Cet exercice est détaillé dans [B]. On l’évoque ici seulement pour préciser la notion de sommets homologues. L’énoncé est le suivant :

 
Un triangle $ABC$ est isocèle avec $AB = AC > BC$.

On prolonge les côtés, comme sur la figure ci-contre, en $D$ et $E$ avec $BE = CD = AB - BC$.

Montrer que $ADE$ est isocèle en $D$.

Il s’agit de montrer qu’on a $DA = DE$. Le principe d’utilisation des cas d’égalité est d’incorporer les éléments cherchés dans deux triangles qui, à l’œil, ont l’air d’être égaux. Ici, on voit bien les triangles en question, qui sont [4] $ACD$ et $BDE$ que l’on a coloriés en rouge et bleu.

Le point crucial est de repérer les éléments homologues ce qui se fait en regardant sur la figure. Il y a d’abord les angles obtus en $C$ et $B$, de sorte que ces points se correspondent.
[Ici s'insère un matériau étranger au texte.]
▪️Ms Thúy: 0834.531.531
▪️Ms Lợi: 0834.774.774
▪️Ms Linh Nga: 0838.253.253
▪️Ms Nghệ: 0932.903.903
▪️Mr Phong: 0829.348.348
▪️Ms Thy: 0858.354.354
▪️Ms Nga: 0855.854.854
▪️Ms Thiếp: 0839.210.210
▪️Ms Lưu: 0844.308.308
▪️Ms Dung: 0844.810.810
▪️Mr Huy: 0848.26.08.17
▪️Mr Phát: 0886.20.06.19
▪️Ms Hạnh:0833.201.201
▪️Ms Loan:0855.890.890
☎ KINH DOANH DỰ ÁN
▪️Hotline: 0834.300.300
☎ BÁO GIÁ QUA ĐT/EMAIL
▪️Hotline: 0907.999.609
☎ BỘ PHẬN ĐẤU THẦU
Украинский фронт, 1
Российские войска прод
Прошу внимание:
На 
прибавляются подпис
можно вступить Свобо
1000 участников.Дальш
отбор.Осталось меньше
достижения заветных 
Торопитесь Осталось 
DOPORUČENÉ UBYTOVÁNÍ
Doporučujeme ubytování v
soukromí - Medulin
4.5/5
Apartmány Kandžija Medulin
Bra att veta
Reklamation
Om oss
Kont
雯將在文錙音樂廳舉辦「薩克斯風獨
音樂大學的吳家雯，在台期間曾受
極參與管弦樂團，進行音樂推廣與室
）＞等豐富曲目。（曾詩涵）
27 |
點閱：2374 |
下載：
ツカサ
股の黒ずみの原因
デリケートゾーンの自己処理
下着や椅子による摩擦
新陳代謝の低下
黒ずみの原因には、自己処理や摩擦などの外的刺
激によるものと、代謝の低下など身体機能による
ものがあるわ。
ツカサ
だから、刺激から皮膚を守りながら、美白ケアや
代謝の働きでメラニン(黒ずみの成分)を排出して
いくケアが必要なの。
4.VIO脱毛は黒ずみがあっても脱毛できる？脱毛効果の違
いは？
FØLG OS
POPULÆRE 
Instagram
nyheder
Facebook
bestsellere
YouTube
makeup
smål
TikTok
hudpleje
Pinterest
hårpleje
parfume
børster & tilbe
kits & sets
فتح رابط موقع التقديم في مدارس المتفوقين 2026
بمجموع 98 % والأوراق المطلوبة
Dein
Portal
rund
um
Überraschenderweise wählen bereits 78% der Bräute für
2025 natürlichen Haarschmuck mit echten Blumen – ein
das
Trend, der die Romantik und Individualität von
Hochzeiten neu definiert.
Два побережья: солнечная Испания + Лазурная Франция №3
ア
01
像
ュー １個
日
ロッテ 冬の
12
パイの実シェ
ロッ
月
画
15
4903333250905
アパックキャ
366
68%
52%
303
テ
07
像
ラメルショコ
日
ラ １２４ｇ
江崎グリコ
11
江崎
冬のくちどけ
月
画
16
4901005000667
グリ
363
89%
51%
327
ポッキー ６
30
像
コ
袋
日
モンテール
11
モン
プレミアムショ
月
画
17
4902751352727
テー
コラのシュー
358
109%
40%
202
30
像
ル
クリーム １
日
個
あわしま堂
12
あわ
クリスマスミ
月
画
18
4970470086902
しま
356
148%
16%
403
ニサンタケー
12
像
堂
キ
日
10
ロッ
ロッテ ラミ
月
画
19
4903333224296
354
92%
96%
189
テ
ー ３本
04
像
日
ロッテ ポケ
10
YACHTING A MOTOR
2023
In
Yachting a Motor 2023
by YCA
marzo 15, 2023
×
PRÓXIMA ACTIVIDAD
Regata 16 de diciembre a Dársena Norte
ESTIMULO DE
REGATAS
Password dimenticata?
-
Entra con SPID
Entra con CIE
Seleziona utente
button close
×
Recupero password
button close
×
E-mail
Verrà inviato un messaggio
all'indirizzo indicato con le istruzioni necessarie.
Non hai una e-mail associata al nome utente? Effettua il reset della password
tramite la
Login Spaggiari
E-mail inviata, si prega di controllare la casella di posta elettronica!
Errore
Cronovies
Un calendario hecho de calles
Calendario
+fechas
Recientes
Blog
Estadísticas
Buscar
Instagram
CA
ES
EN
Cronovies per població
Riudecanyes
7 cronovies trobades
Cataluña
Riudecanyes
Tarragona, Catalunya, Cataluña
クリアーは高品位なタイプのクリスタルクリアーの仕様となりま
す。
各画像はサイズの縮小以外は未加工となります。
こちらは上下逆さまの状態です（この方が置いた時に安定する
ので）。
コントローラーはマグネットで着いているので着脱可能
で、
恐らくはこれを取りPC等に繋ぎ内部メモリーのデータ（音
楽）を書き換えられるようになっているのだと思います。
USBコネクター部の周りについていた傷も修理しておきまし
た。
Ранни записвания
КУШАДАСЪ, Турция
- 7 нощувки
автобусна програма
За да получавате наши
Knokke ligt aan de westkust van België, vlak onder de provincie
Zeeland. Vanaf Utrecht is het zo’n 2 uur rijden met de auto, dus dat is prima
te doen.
Il y a ensuite les segments « courts » issus de ces points, c’est-à-dire $[CD]$ et $[BE]$, de sorte que $D$ correspond à $E$ et il reste $A$ qui correspond à $D$.

L’ordre des sommets homologues des triangles est donc $CDA$ et $BED$ ce qu’on écrit, comme il a été dit, en mettant les triangles l’un sous l’autre :

$CDA$
$BED$

On peut alors montrer que les triangles sont égaux (c’est le cas CAC avec $CD = BE$, $CA = BD$ et $\widehat{DCA} = \widehat{EBD}$) et en déduire la conclusion cherchée.

On renvoie à [B] pour toutes précisions sur cet exercice et pour une discussion sur les mérites comparés de cette preuve et d’autres qui utilisent les transformations.